Tras una noche un tanto agotadora, al día siguiente aún quedaban ilusión y ganas para volver a desembarcar en el viejo Laredo y seguir plasmando gráficamente lo que en sus calles acontecía.
En un punto determinado de la plaza de la Constitución de esta villa
marinera bañada por el bravío Cantábrico, el alfarero crea su pieza de
barro ante la mirada de un grupo poco numeroso de pequeñas criaturas
humanas. En otro la herrera y el herrero cruzan sus miradas complices. Y
en el tercero un artesano del cristal da forma, bajo el ardiente fuego,
a su delicada obra.
Allí cerca en la calle la cual llaman del
paseo y que te aproxima al nuevo y al viejo puerto, el mismo camino que
te conduce hacia un túnel reparado ya hace varios años; en dirección
opuesta vienen, acompañados de sonidos de gaitas y de cierto gentío,
sendos santinbanquis que forman un todo al construir su acrobacia.

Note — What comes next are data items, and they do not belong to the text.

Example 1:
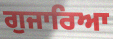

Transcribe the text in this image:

ਗੁਜਾਰਿਆ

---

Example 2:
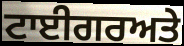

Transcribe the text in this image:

ਟਾਈਗਰਅਤੇ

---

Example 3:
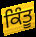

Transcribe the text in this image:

ਕਿੰਤੂ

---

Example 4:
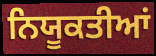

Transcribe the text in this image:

ਨਿਯੂਕਤੀਆਂ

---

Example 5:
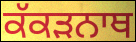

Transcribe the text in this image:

ਕੱਕੜਨਾਥ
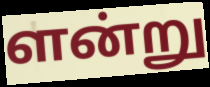
ளன்று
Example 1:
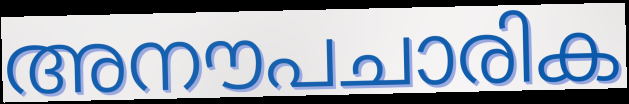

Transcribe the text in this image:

അനൗപചാരിക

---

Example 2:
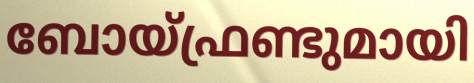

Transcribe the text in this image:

ബോയ്ഫ്രണ്ടുമായി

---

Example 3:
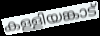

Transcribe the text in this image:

കള്ളിയങ്കാട്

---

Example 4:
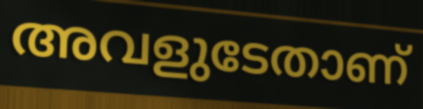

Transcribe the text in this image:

അവളുടേതാണ്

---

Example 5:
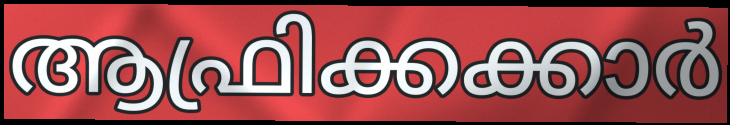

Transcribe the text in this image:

ആഫ്രിക്കക്കാർ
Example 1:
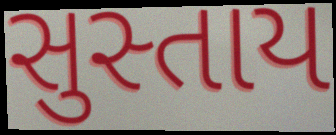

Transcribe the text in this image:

સુસ્તાય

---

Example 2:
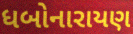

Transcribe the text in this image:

ધબોનારાયણ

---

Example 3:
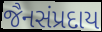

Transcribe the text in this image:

જૈનસંપ્રદાય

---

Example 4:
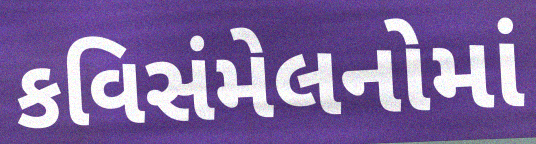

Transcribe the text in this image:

કવિસંમેલનોમાં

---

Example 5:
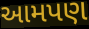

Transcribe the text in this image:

આમપણ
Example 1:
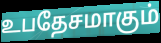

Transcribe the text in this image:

உபதேசமாகும்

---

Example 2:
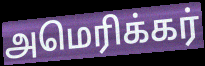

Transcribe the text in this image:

அமெரிக்கர்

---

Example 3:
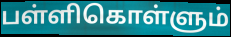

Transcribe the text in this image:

பள்ளிகொள்ளும்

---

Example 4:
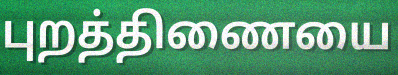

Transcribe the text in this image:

புறத்திணையை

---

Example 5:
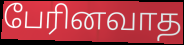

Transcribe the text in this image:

பேரினவாத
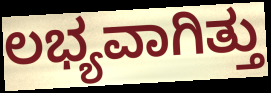
ಲಭ್ಯವಾಗಿತ್ತು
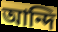
আন্দি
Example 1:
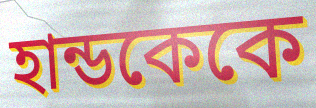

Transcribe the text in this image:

হান্ডকেকে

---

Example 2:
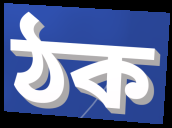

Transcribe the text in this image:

ঠক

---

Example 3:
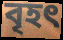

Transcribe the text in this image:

বৃহৎ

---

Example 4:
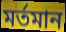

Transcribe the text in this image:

মর্তমান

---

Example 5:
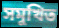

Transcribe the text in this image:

সমুখিত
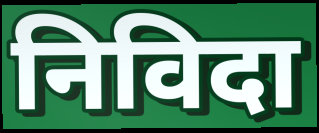
निविदा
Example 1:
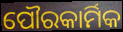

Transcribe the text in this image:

ପୌରକାର୍ମିକ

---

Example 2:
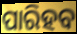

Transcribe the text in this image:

ପାରିହବ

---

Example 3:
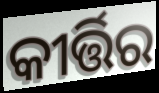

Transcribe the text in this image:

କୀର୍ତ୍ତିର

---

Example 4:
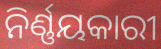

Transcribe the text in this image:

ନିର୍ଣ୍ଣୟକାରୀ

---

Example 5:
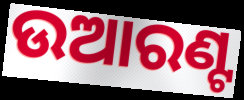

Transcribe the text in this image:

ଉଆରଣ୍ଟ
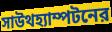
সাউথহ্যাম্পটনের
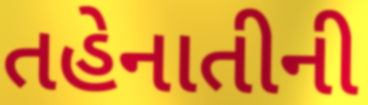
તહેનાતીની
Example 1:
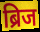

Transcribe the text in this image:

ब्रिज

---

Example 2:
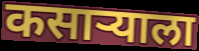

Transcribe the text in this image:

कसाऱ्याला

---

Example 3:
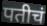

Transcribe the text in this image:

पतीचं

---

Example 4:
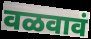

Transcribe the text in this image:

वळवावं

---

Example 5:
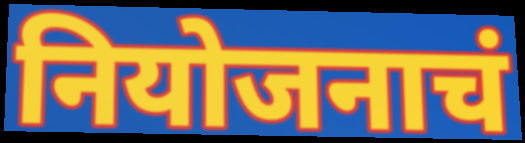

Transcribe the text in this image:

नियोजनाचं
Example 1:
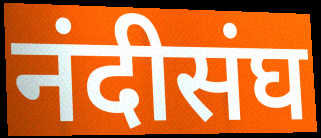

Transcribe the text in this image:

नंदीसंघ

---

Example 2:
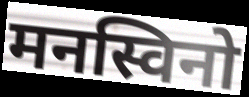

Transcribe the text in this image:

मनस्विनो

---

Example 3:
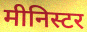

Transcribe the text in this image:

मीनिस्टर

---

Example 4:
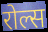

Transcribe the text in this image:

रोल्स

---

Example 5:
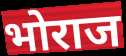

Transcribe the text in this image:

भोराज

Más tarde me cruzo con dos jóvenes y bellas cortesanas saciando su apetito, ambas luces lentes de épocas futuras.
Sigo
caminando por otra avenida cuando descubro la diminuta figura
anacrónica, fabricada en un material desconocido aunque puedo sospechar
que se trata de yeso, de un rastafari fumando y saboreando los exótico
placeres de una extraña hierba.
Regreso a la anterior y veo a un
vendedor ambulante recorriendo una de sus aceras ofertando futuristas
maquinas para medir el paso despiadado e implacable del tiempo.